Robert M. Smith, a former Washington correspondent for the Times, said reporters engaged in “spasms of adolescent pouting” with their “biased” coverage of the Trump administration because they couldn’t handle being challenged by the then-president.

Smith examines the Times and how he believes it “lost its impartiality” when reporting on Trump in his new memoir, “Suppressed: Confessions of a Former New York Times Washington Correspondent,” published May 14. 

“The suppression of news is alive and well even at the New York Times,” Smith wrote, according to the Daily Mail.

When Trump displayed contempt for the media, reporters reacted with the “impotent anger of the little boy or girl whose weekly hot fudge sundae is denied, or whose cherished doll has been taken away,” Smith said.

He also said Times reporters were out of touch with working class Americans and blind to how Trump could appeal to voters.

In fact, Smith said, one of the reasons Trump won in 2016 was that his supporters loved him bashing the media. Thus, the Times was being used without realizing it.

Smith, now a commercial mediator, left the New York Times in 1972 after the newspaper failed to follow up on his tip about the Watergate scandal. The Washington Post broke the story two months later.

Smith said the Times fell victim to its arrogant attitude and cozy relationship with the Washington establishment in passing on Watergate. 

Those traits also were evident in the Times’ “biased” coverage of Trump — which Smith said played “no helpful role in the crucial effort to bridge the divide.”

“This is a persistent, obdurate part of Trump and Times … it makes both of the fighters right,” he wrote.

“They are both profiting from pugilism — Trump politically, the Times economically,” he said. “The liberal bias of the Times reached an all-time high in its coverage of Donald Trump.”

Smith also highlighted that Trump won the election, and that victory “may have resulted in part from his conflict with the press.”

“The press, perhaps particularly the Times, seemed not to know it was being used … Trump was elected in part because of his statements about the media,” Smith said. “The nerve of the public!
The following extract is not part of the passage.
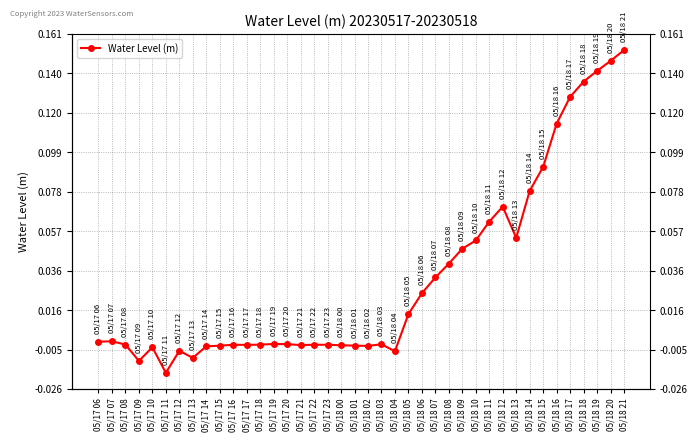

How many lines are shown in the chart?

1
It believed Donald Trump instead of the Washington Bureau — or any bureau — of the New York Times.

“This gave rise to a wailing and gnashing of teeth in the press gang of group therapy sessions never before seen.”
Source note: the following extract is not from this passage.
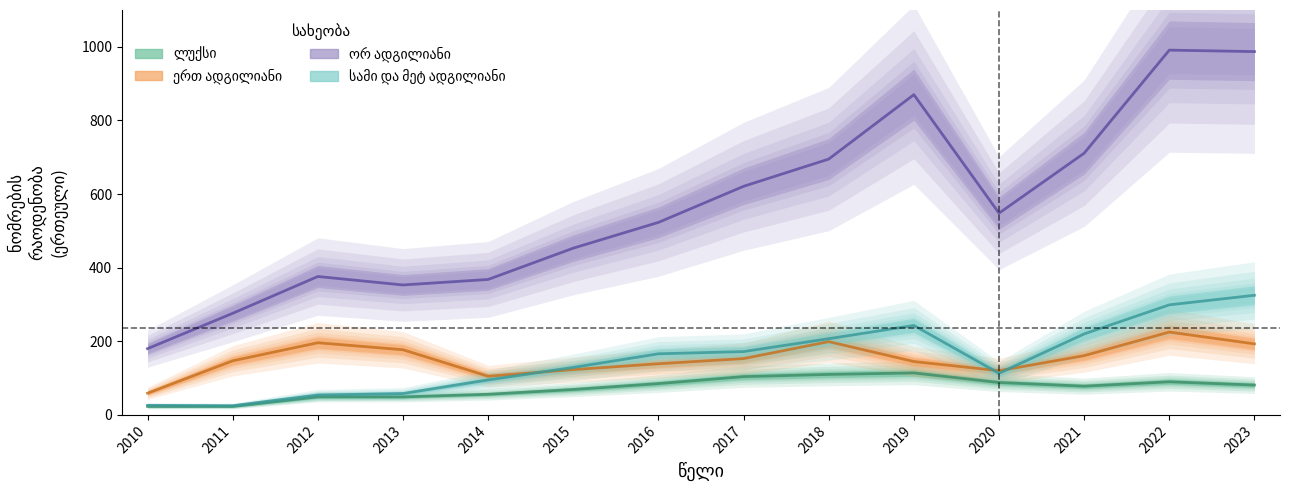

True or false: ერთ ადგილიანი and ორ ადგილიანი intersect in this chart.

False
And, as Smith wrote, the press retaliated.

“When you have some power and are treated as if you do — the way Washington correspondents of the Times are for example — a sudden, enforced diminution in your power does more than sting,” he said. “It instigates a cry for revenge.”

The Times’ “rage” against Trump became “more than obvious” as the 2016 election campaign progressed, said Smith, who added reporters were not unfamiliar with lies, but they exhibited “pretend horror” at catching those told by Trump.

Smith cited a report from February 2017, when the Times called Trump’s Presidency “unconstrained.”

At the time, Trump’s ban on Muslim visitors had been struck down by a federal court, Obamacare had not been repealed, and the funding to build the southern border wall was not assigned.

“Does this seem’‘unconstrained?'” Smith wrote.

Smith said he is “ashamed” to read the Times these days because it is supposed to be a “mature, adult institution.” The newspaper has gone backward to the 1970s when it was a mixture of news and opinion, a broadsheet Smith fled for that very reason.

The Times has a “duty to rise above criticism and not engage in spasms of adolescent pouting and lashing out,” he wrote.